Document & Inspection Readiness

• Responsible for ensuring complete and accurate CDM documentation, such as eCRF specifications, eCRF completion guidelines, annotated CRFs, data validation specifications, data transfer agreements, and data management plans 


• Ensure DM project documentation is in an inspection-ready state 

 Operational Excellence  

• Prioritize projects and coordinate data management activities and deliverables in alignment with corporate goals and objectives 


• Contribute to or lead initiatives focused on data quality, efficiency, and process improvement 


• May provide line management or mentoring for DM support roles 

 Systems, Testing & Data Flow

• Perform thorough development testing of the eCRF prior to deployment, inclusive of creating User Acceptance Test (UAT) Plans, Test Scripts and executing testing as applicable 


• Ensure accurate development and execution of data integrations between EDC, IXRS and/or external vendor data sources 


• Responsible for setup and management of data transfers for assigned studies, including review of test data transfers for consistency with data transfer agreements 


• Participate in the development of EDC custom report specifications, SAS Clinical Programming report specifications and/or associated outputs as needed 

The Ideal Candidate

• 10+ years of relevant clinical data management experience; BS or equivalent required (MS or MBA a plus) 


• Extensive experience supporting Phase III clinical trials in a lead role 


• Strong expertise in EDC systems and related technologies (e.g., IXRS, external data integrations, data visualization) 


• Proficiency with CDISC standards (CDASH, SDTM, ADaM) 


• Experience with SAS, SQL, and/or clinical programming tools 


• Strong understanding of FDA regulations, ICH GCP, and inspection readiness expectations 


• Working knowledge of MedDRA and WHO Drug coding dictionaries 


• Excellent communication, organization, and cross-functional collaboration skills 


• Demonstrated ability to manage multiple priorities, identify risks, solve complex problems, and adapt in a fast-paced environment 


• Willingness to travel as needed 

This role is anchored at our South San Francisco, CA headquarters, and local candidates are strongly preferred. Remote candidates may be considered if they can maintain Pacific Time business hours and travel to HQ approximately once per month, or as business needs require.

The salary range for this position is $195,000 USD to $225,000 USD annually.
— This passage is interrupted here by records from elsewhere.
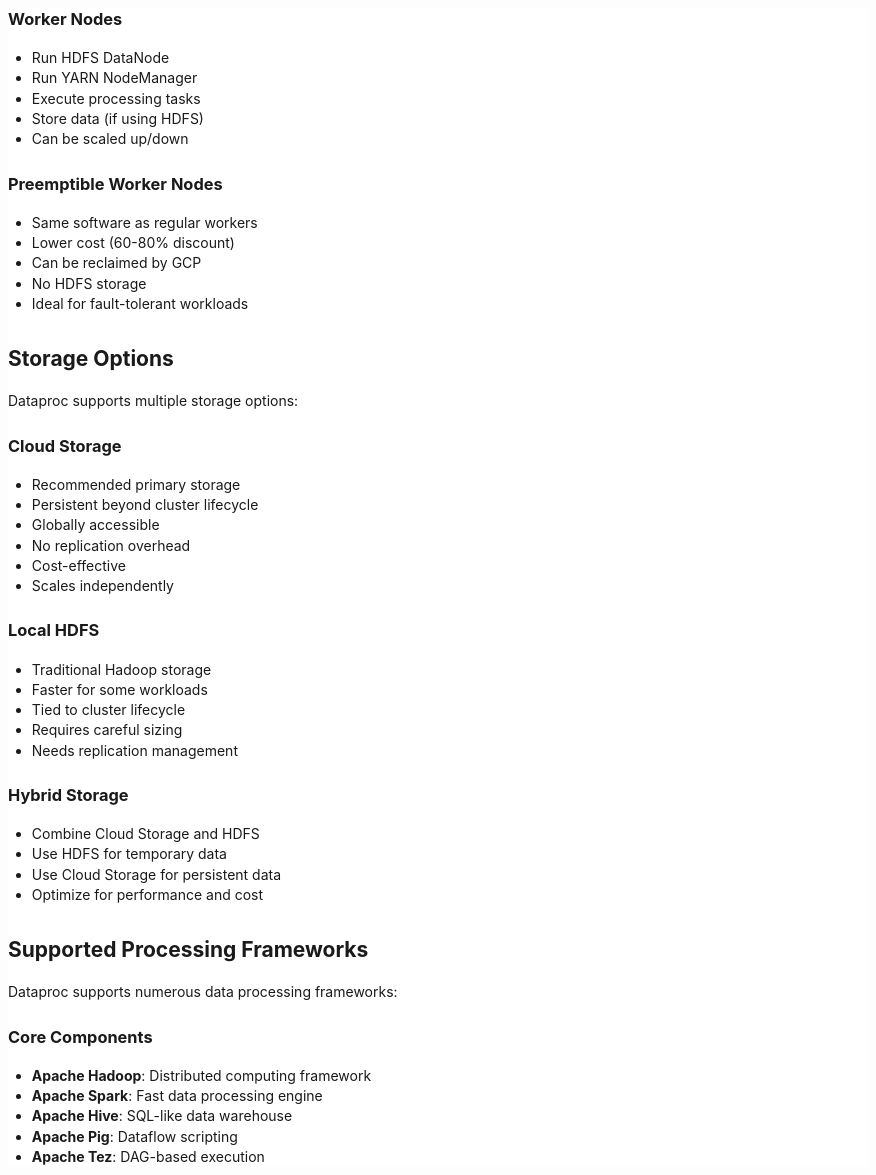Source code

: ### Worker Nodes
- Run HDFS DataNode
- Run YARN NodeManager
- Execute processing tasks
- Store data (if using HDFS)
- Can be scaled up/down

### Preemptible Worker Nodes
- Same software as regular workers
- Lower cost (60-80% discount)
- Can be reclaimed by GCP
- No HDFS storage
- Ideal for fault-tolerant workloads

## Storage Options

Dataproc supports multiple storage options:

### Cloud Storage
- Recommended primary storage
- Persistent beyond cluster lifecycle
- Globally accessible
- No replication overhead
- Cost-effective
- Scales independently

### Local HDFS
- Traditional Hadoop storage
- Faster for some workloads
- Tied to cluster lifecycle
- Requires careful sizing
- Needs replication management

### Hybrid Storage
- Combine Cloud Storage and HDFS
- Use HDFS for temporary data
- Use Cloud Storage for persistent data
- Optimize for performance and cost

## Supported Processing Frameworks

Dataproc supports numerous data processing frameworks:

### Core Components
- **Apache Hadoop**: Distributed computing framework
- **Apache Spark**: Fast data processing engine
- **Apache Hive**: SQL-like data warehouse
- **Apache Pig**: Dataflow scripting
- **Apache Tez**: DAG-based execution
This salary range is an estimate, and the actual salary may vary based on the Company’s compensation practices.

Alumis compensation packages include generous stock option grants for all employees as well as an annual bonus program.  

Other benefits include:

• Medical, dental, and vision insurance with 90% of employee premiums and 80% of dependent premiums covered


• 401(k) plan with company match


• Free access to the Genentech Bus Share program


• $100 monthly cell phone stipend


• Unlimited PTO for Exempt employees


• Onsite gym and fully stocked kitchen with snacks and beverages


• And more!

We are a hard-working, collaborative team on a mission to transform patient’s lives-- and we aspire to elevate, challenge and nurture one another along the way.

Alumis Inc. is an equal opportunity employer.